EXTRACT PROVIDED —
The static analysis of our code base has identified lately several several issues in the C++ code that I had to fix. Once again, this help me I realize how it is to make mistakes that are usually hard to find by just looking at the code (with a human eye). I believe it is worth sharing a few of these issues. I cannot post my actual code, it would be too complex anyway, but I will use some simple snippets that exhibit the same problems found in code. These will help you (hopefully) to easily understand the problem and the solution.
Deleting elements from a vector in a loop
The first problem to discuss is erasing elements from a container, such as std::vector
, in a loop. Our code looked similar to the following, simplified snippet:
int main() { std::vector<int> data{ 1,1,2,3,5,8,13,21,34,55 }; for (auto it = data.begin(); it != data.end();) { /* do something with *it */ if (*it % 2 == 0) { data.erase(it); } else { ++it; } } for (auto const& e : data) std::cout << e << '\n'; }
Here, we have a vector containing data and a loop where each element of the vector is checked to match some condition and those who do are removed from the container. Can you spot the problem?
To remove an element, we use std::vector::erase. This removes the element at the specified position and invalidates the iterators and references at or after the point of the erase, including the end()
iterator. What happens is that when an element is removed, the iterator is not incremented, so the next loop will process the element that was just removed. And that’s not going to end well.
The fix is pretty simple: assigned the value returned by erase()
, which is the iterator following the removed element, to the it
variable.
it = data.erase(it);
That’s the fix. But can we do better? Yes, we can use a generic algorithm to remove all the elements that we want. For this purpose, we can use std::remove_if. We can replace the for loop from above with the following:
data.erase(std::remove_if(data.begin(), data.end(), [](int const n) {return n % 2 == 0; }), data.end());
You should prefer using standard algorithms when possible because, in general, you’ll write less code and that code is less likely to be prone to bugs.

INFORMATION SHOWN —
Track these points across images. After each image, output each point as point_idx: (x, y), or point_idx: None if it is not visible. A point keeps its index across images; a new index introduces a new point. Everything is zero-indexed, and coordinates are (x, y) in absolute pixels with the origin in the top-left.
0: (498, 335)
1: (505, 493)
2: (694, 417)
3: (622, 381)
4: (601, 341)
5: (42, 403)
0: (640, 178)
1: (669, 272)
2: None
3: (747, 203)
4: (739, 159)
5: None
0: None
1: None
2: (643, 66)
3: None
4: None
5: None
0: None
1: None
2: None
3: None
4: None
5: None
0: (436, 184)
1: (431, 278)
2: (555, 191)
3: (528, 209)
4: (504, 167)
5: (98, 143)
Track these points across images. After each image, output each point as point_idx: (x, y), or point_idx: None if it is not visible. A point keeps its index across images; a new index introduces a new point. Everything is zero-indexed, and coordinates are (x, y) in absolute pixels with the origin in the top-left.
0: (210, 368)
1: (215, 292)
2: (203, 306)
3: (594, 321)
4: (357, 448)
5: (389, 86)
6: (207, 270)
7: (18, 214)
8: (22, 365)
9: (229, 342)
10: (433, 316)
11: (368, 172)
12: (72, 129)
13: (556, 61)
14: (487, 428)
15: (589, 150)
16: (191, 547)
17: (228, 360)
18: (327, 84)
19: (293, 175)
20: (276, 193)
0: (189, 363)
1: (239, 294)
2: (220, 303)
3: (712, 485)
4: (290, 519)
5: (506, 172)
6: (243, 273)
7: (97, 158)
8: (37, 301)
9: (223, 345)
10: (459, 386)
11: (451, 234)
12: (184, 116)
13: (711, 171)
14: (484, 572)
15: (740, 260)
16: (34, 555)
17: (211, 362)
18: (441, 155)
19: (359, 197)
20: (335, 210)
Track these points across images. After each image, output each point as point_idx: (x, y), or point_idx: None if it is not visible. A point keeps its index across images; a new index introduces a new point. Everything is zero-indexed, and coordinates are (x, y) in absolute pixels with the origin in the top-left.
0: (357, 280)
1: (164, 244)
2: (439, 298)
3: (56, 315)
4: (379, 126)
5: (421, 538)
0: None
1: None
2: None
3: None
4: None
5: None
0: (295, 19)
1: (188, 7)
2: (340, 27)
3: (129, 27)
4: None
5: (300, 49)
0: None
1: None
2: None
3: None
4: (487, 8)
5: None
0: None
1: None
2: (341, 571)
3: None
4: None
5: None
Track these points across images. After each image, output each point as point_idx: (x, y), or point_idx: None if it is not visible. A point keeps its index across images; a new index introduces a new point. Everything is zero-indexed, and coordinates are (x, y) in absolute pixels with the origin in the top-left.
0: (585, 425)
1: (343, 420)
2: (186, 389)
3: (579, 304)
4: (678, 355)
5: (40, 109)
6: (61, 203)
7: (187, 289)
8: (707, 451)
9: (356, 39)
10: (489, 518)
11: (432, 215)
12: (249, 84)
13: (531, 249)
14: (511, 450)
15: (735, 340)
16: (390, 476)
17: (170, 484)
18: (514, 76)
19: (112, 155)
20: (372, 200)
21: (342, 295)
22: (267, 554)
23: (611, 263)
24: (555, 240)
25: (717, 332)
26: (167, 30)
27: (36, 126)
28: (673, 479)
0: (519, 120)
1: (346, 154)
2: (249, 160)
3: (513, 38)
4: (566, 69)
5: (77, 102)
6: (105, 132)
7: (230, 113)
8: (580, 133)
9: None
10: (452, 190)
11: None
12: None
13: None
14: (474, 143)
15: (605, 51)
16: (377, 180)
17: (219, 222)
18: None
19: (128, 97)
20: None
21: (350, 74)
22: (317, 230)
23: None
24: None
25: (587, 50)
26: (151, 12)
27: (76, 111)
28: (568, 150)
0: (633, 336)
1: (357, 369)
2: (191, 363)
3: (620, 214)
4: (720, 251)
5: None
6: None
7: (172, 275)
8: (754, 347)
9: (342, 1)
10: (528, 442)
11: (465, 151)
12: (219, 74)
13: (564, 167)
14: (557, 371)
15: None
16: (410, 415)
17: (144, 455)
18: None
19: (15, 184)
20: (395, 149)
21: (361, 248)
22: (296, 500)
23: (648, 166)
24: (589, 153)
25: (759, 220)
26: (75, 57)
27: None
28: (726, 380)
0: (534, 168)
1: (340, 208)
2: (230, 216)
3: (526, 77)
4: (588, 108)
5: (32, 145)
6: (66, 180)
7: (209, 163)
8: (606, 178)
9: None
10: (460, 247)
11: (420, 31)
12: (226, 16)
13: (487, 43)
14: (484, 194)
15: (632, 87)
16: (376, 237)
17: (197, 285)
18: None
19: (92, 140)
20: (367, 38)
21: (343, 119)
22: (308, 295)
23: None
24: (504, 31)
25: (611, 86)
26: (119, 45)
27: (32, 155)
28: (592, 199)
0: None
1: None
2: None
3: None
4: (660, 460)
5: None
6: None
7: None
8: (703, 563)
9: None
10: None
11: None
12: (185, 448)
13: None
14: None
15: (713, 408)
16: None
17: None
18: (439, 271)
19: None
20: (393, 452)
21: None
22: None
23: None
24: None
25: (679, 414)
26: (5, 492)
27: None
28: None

WORK INSTRUCTIONS — Transcribe word for word the part of the C++ static analysis article between "To remove an" and "returned by erase()", inclusive.

WRITTEN ANSWER —
To remove an element, we use std::vector::erase. This removes the element at the specified position and invalidates the iterators and references at or after the point of the erase, including the end()
iterator. What happens is that when an element is removed, the iterator is not incremented, so the next loop will process the element that was just removed. And that’s not going to end well.
The fix is pretty simple: assigned the value returned by erase()